This tutorial is tailored for Kubernetes and Devops engineers looking to deepen their understanding of machine learning operations with a focus on Kubernetes and containers.
To put this in perspective, there are 3 different personas.
- Application developers using APIs (eg. Openai api) to build applications. This is not relevant to you.
- Data Scientists building and finetuning models as a product. This is not relevant to you.

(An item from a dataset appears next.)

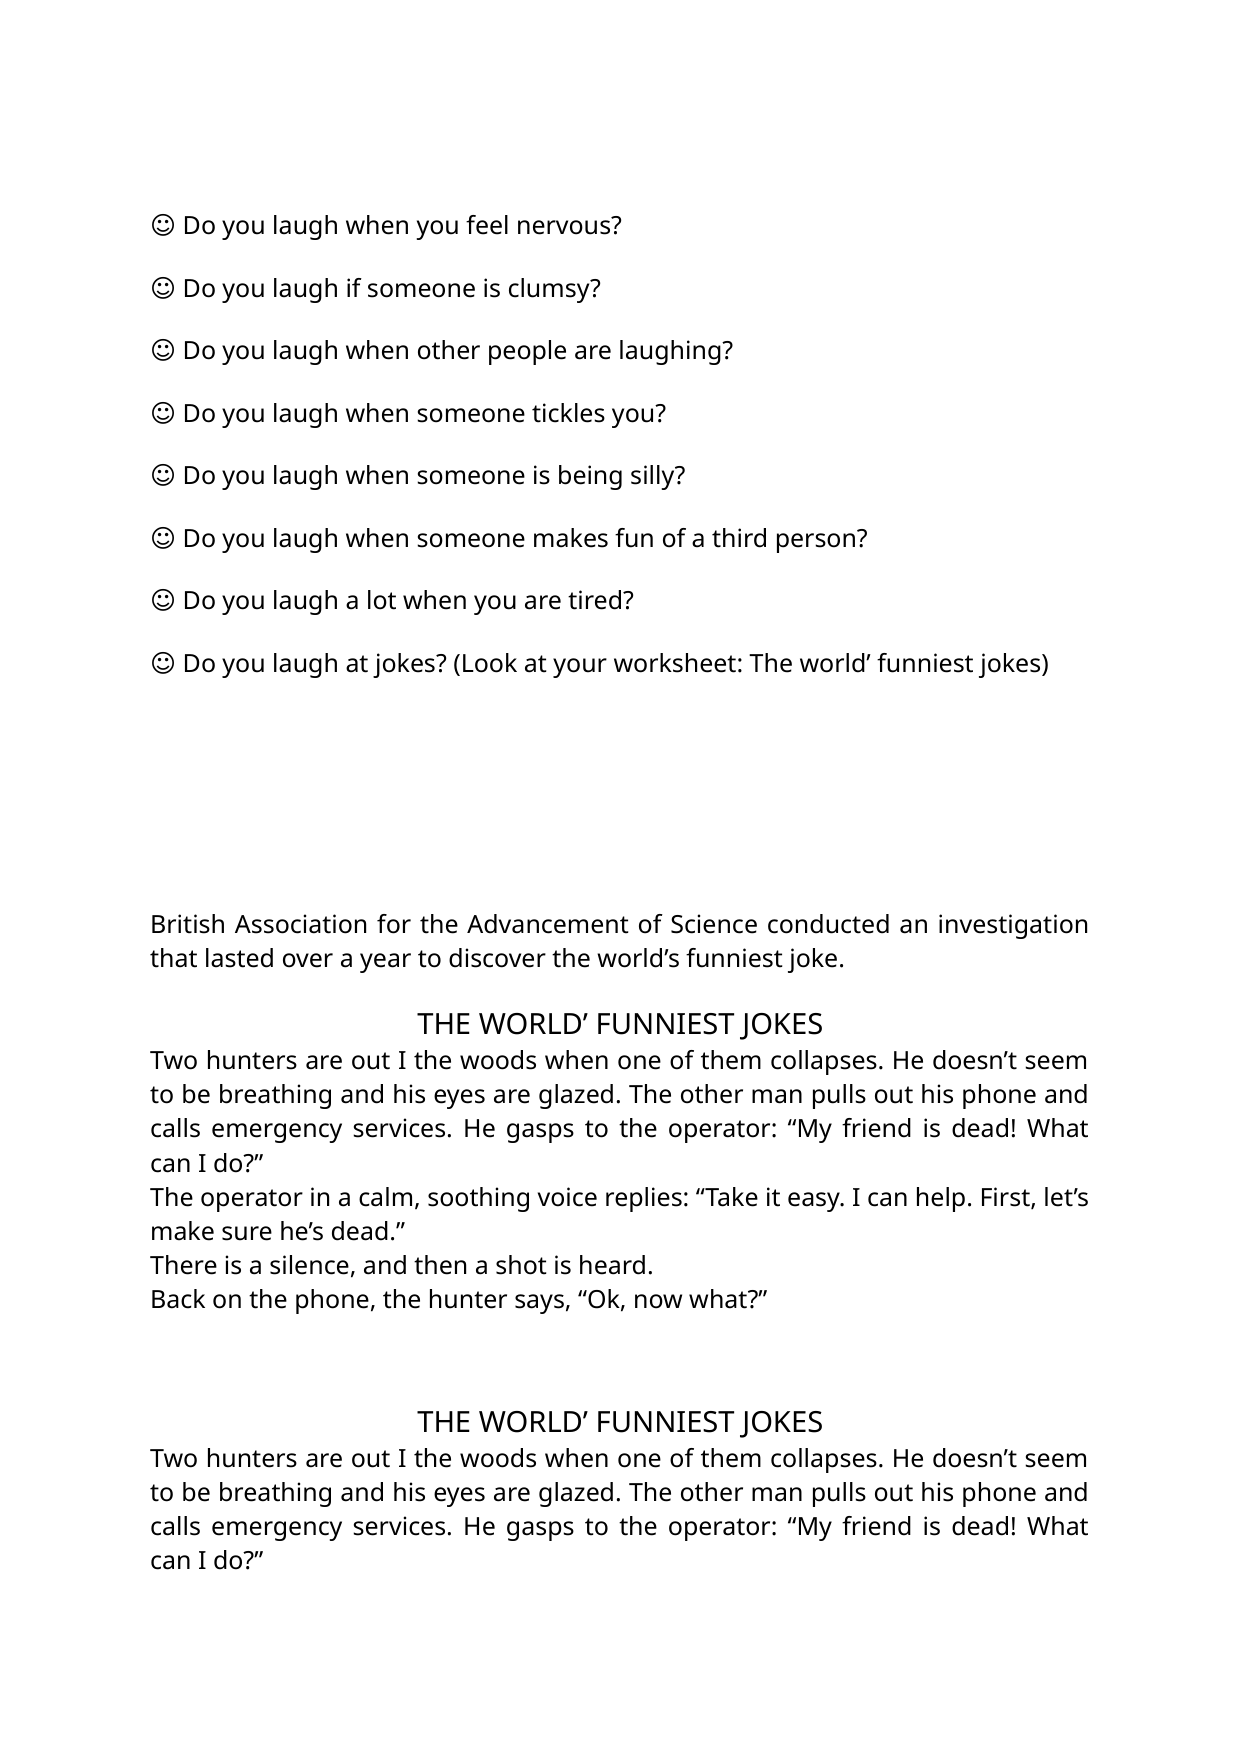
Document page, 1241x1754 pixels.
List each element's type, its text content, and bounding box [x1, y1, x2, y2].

- Engineers looking to build/operate/learn about ML infrastructure and processes. This is for you.
We'll use MicroK8s on Ubuntu 22.04, running on Paperspace cloud by DigitalOcean, giving you real-world experience in managing ML workflows in Kubernetes.
Why MicroK8s?
- Thin footprint and low operational overhead to run on a single VM. Hence useful for learning.
- Highly available and production-ready
- 1. Basics of GPU
- 2. MLOps and Developer Experience
- 3. GPU + Container
- 4. GPU + Kubernetes
- 5. Multi-instance GPU
- 6. Ansible Setup
Learn the fundamentals of GPU technology, with a focus on NVIDIA GPUs. We'll cover hardware checks, driver installation, and dive into GPU compute, memory, and scheduling, including hands-on command-line examples.
Compare between DevOps and MLOps for Machine learning. While MLOps tooling can be very broad, start with developer view and add the tool only when there is a need.
Set up container environments and deploying GPU-based applications.
Explore how GPUs integrate with Kubernetes, using Microk8s. We self-host Microk8s/Ubuntu on Paperspace.
Optimize Kubernetes for complex scenarios like multi-instance GPUs, enhancing resource utilization and ML workload performance.
Set up a GPU-ready, multi-node Microk8s cluster with shared storage on Paperspace using Ansible with opinionated settings.